The shrapnel had penetrated deep into his chest, causing massive injuries.

The wound in the heart bled, eventually forcing the heart to give up.

The surgeons opened up his chest, drained it, stitched the wounded heart, sealed the child back up and left his fate to the gods.

Had he been an adult he would have had a two to 16 per cent chance of recovery.

There is no documented occurrence of the operation being carried out on a child. Within five days Hassan was up and walking.
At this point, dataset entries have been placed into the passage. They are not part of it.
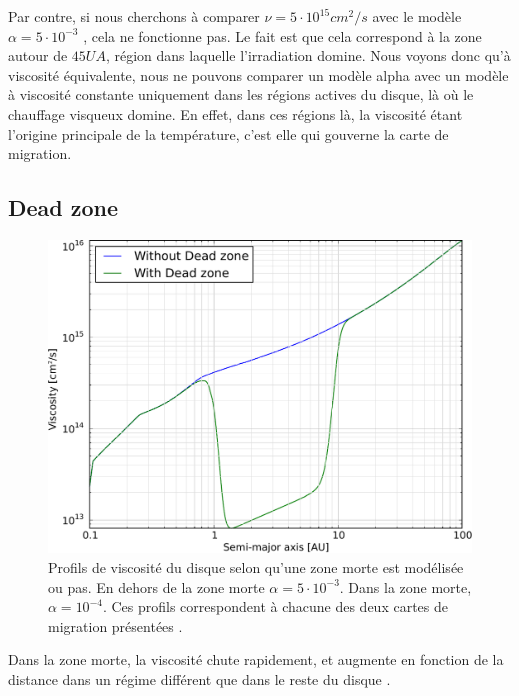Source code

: Par contre, si nous cherchons à comparer $\nu=5\cdot 10^{15}\unit{cm^2/s}$  avec le modèle $\alpha=5\cdot 10^{-3}$ , cela ne fonctionne pas. Le fait est que cela correspond à la zone autour de $45\unit{UA}$, région dans laquelle l'irradiation domine. Nous voyons donc qu'à viscosité équivalente, nous ne pouvons comparer un modèle alpha avec un modèle à viscosité constante uniquement dans les régions actives du disque, là où le chauffage visqueux domine. En effet, dans ces régions là, la viscosité étant l'origine principale de la température, c'est elle qui gouverne la carte de migration. 

\subsection{Dead zone}
\begin{figure}[htb]
\centering
\includegraphics[width=0.6\linewidth]{figure/migration_map/viscosity/dead_zone_profile.pdf}
\caption{Profils de viscosité du disque selon qu'une zone morte est modélisée ou pas. En dehors de la zone morte $\alpha=5\cdot 10^{-3}$. Dans la zone morte, $\alpha=10^{-4}$. Ces profils correspondent à chacune des deux cartes de migration
présentées \protect{}. }\label{fig:dead_zone_profile}
\end{figure}

Dans la zone morte, la viscosité chute rapidement, et augmente en fonction de la distance dans un régime différent que dans le reste du disque .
Two weeks later he was playing football.

It's not just military personnel that work in the hospital.

Michelle McLaughlin is a UK civilian working for the Defence Medical Welfare Service.

The DMWS provides emotional and practical welfare care for military patients, working in MoD hospitals in the UK and UK medical facilities in Germany and Cyprus, as well as the operational theatres of Iraq and Afghanistan.

She relishes the chance of being out there not just to help hospital cases but also any soldiers who need to talk to someone.

"There's not much to laugh about here," she says.

"But if I can help make just one person smile I feel I've done some good during the day."

Next door to the massive tent a large new concrete hospital is being built, set to open in October.

When I first saw it, I was gladdened.

I saw it instinctively as part of a legacy that the British will bequeath to the Afghan people. I was wrong. It means no such thing. I came to understand it for what it really is: a sign that this war is going to go on for a long, long time.